| BRIEF |
Copy every line of text in the records below word for word, leaving out the pictures.
------ SUPPLIED INFORMATION
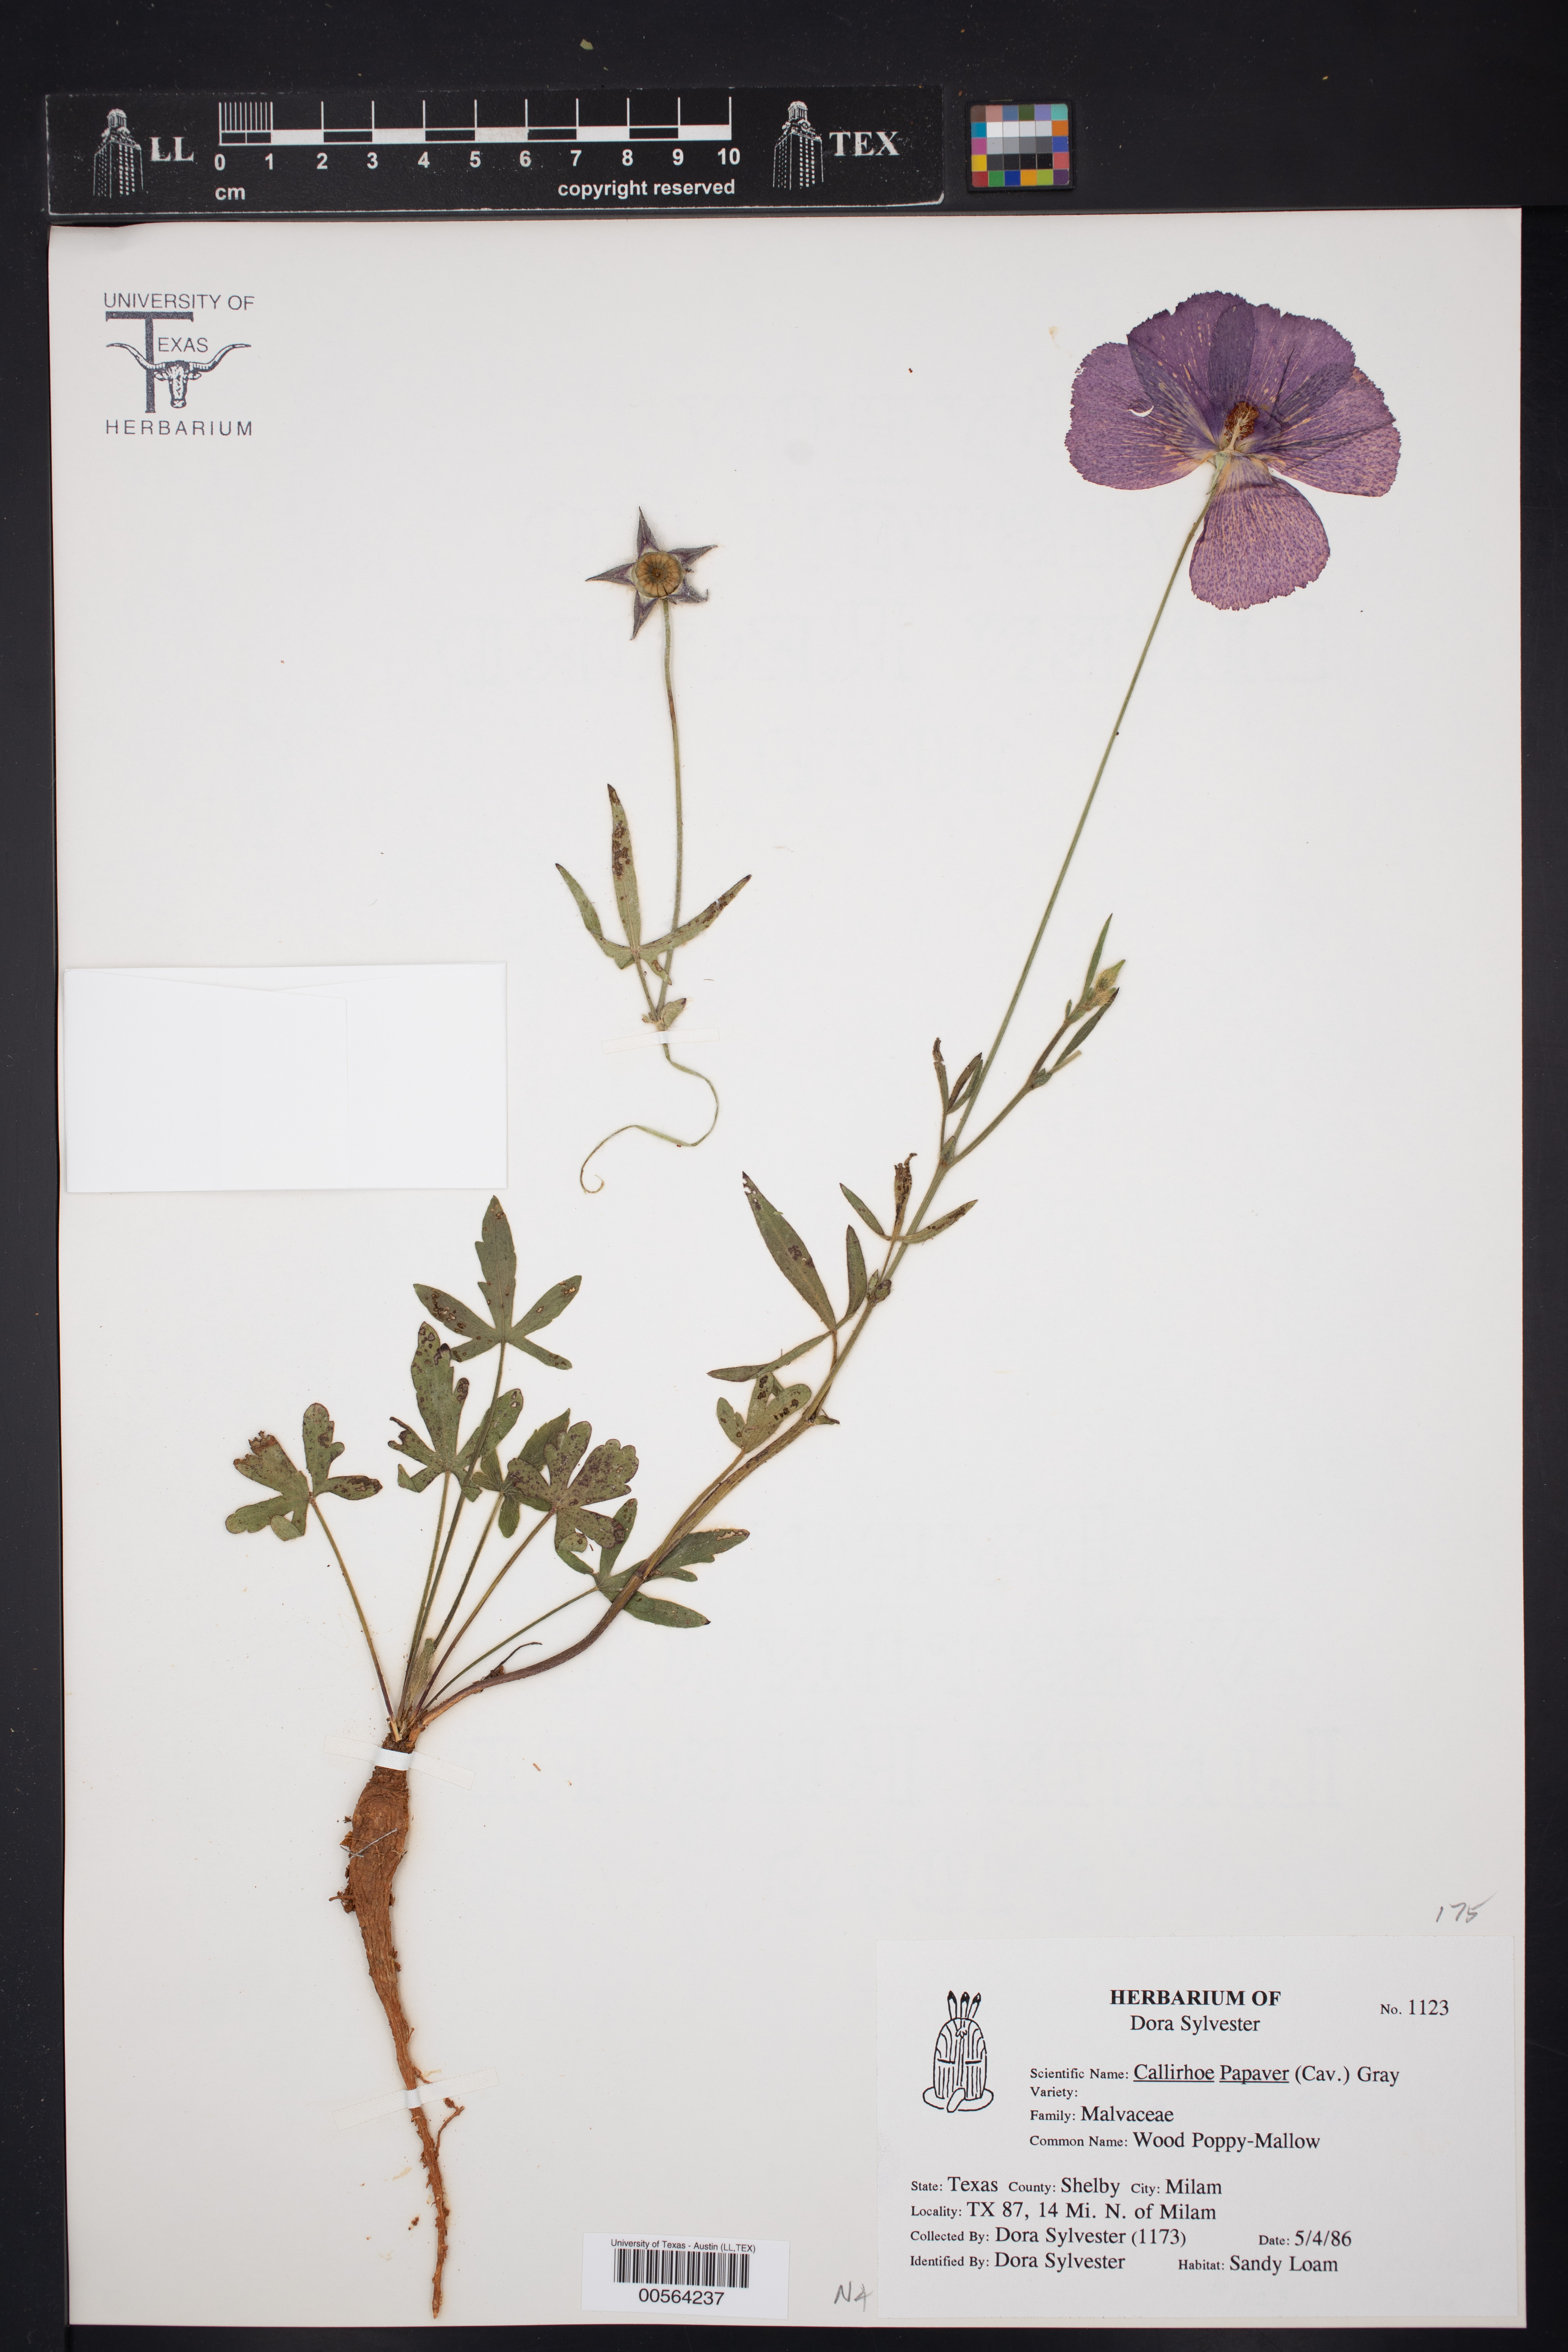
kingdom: Plantae
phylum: Tracheophyta
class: Magnoliopsida
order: Malvales
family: Malvaceae
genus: Callirhoe
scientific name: Callirhoe papaver
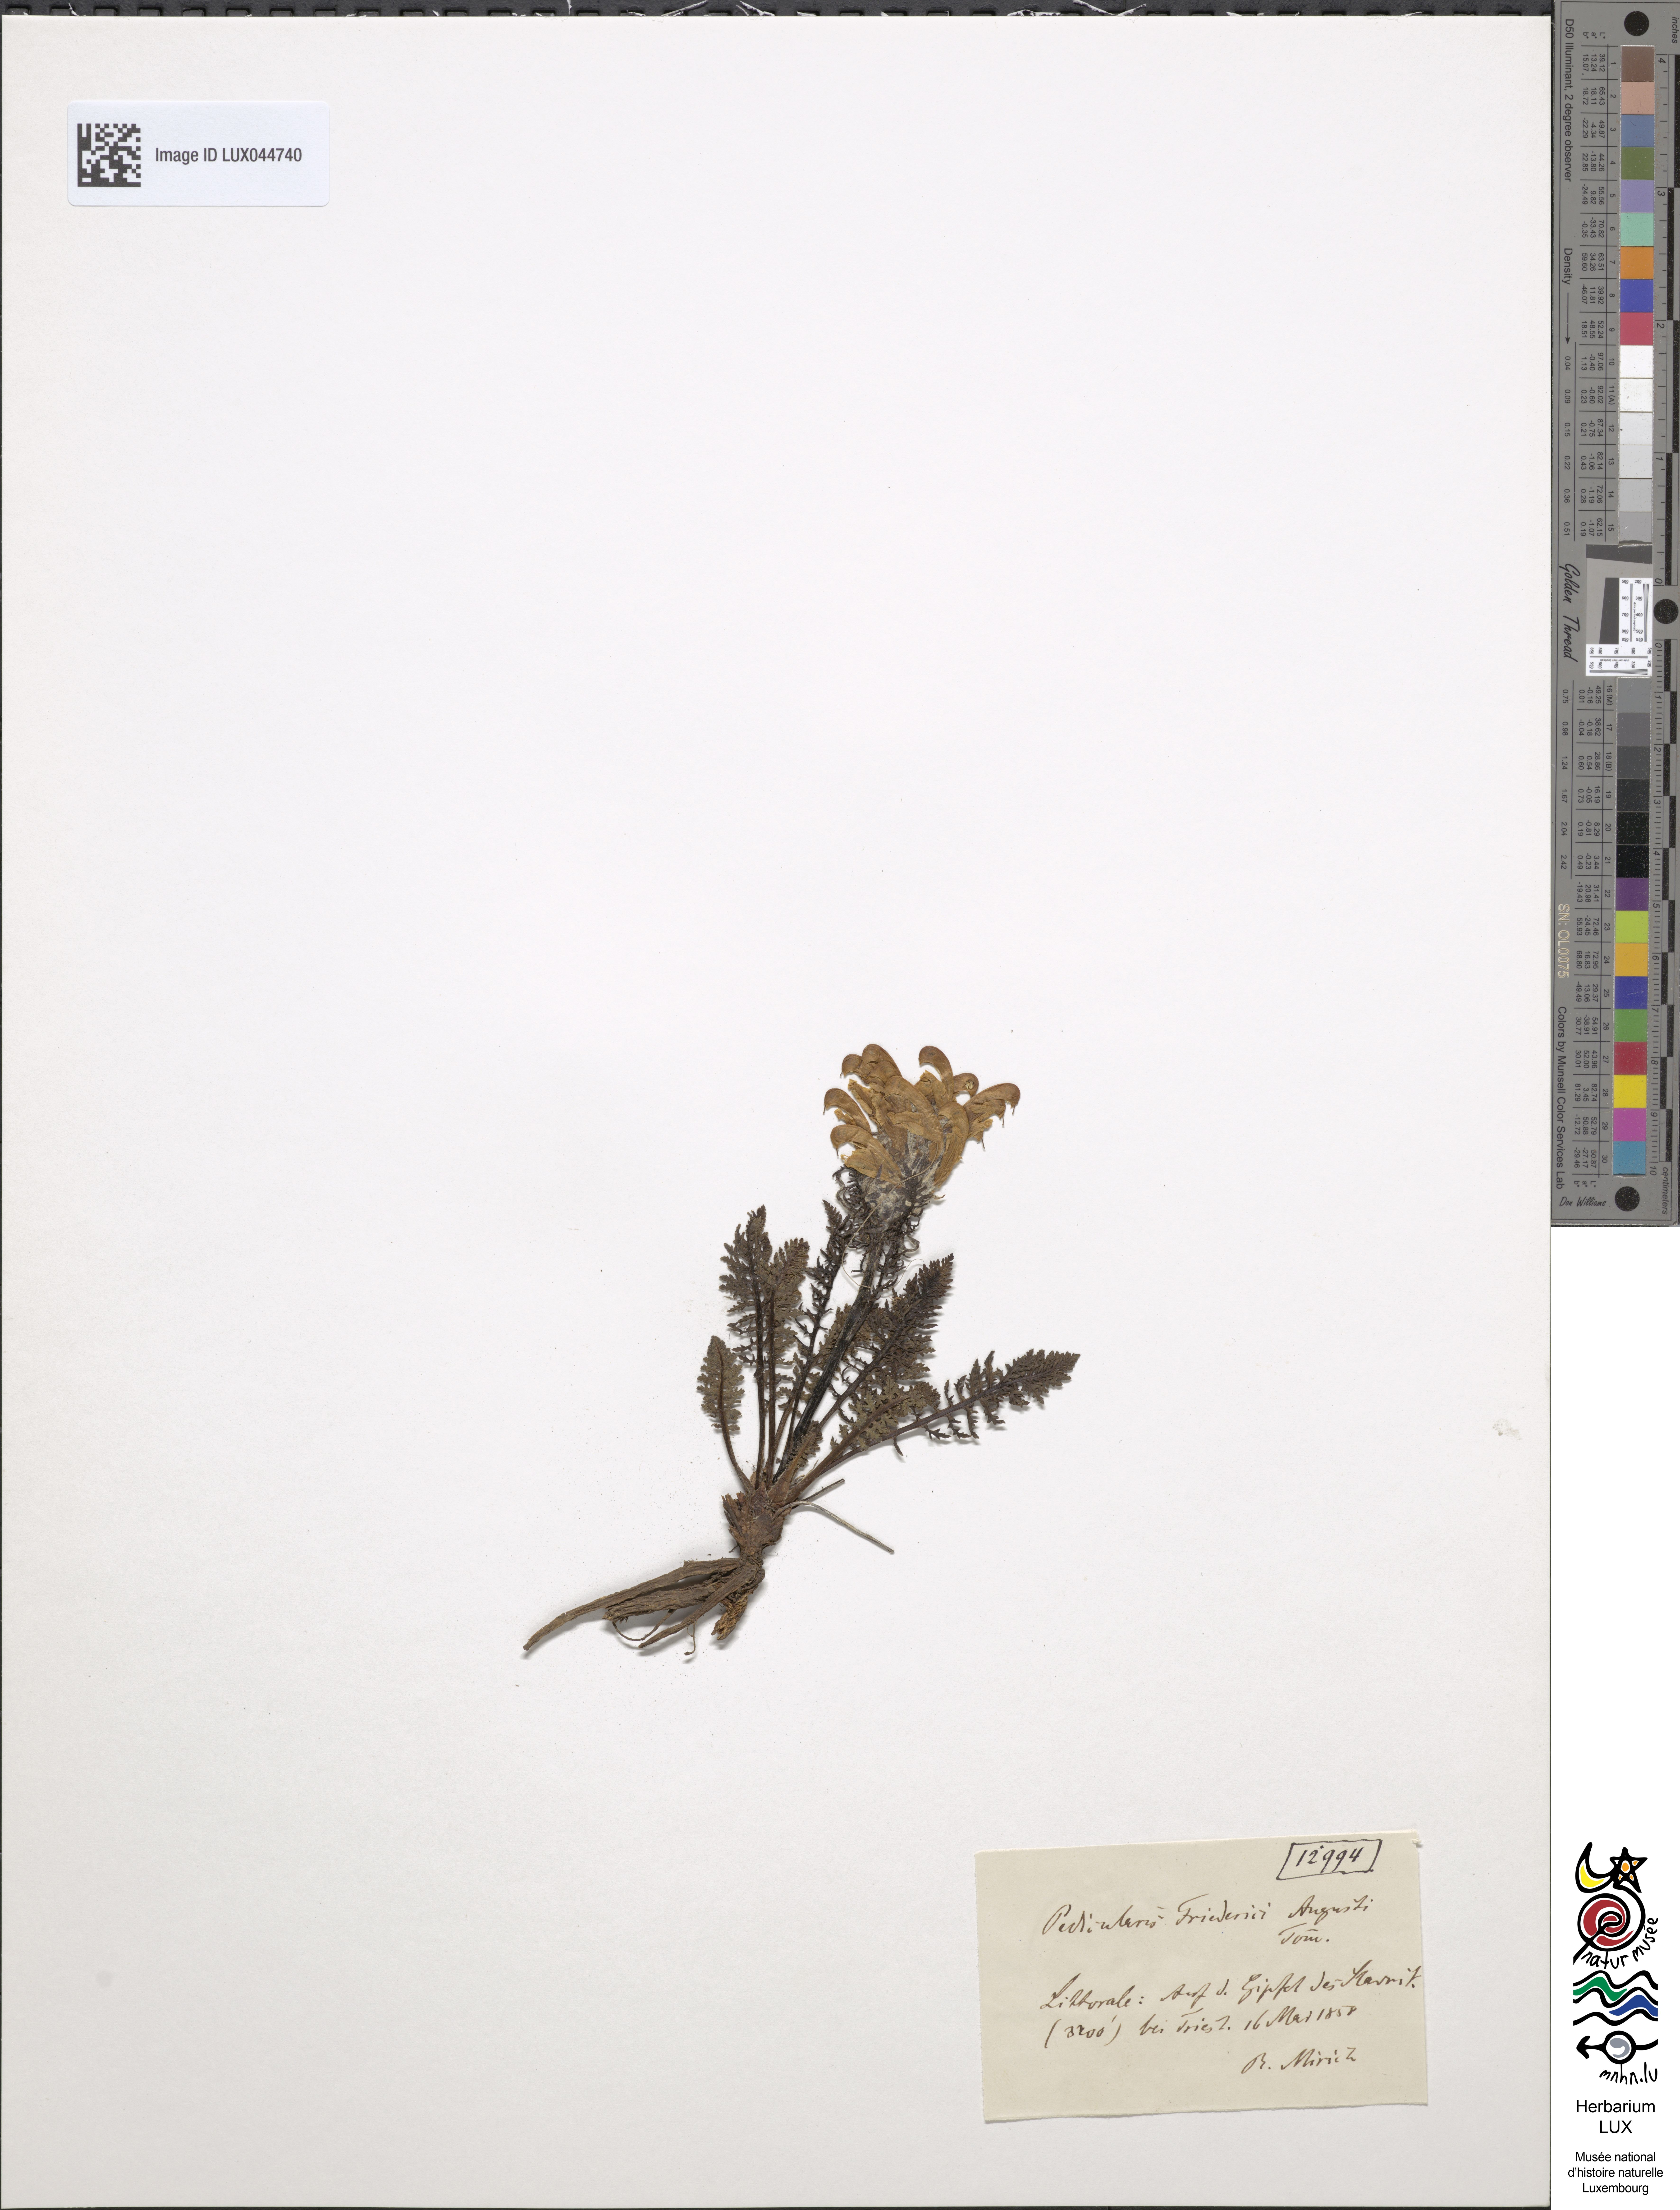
------------
| THE RESULT |
kingdom: Plantae
phylum: Tracheophyta
class: Magnoliopsida
order: Malvales
family: Malvaceae
genus: Callirhoe
scientific name: Callirhoe papaver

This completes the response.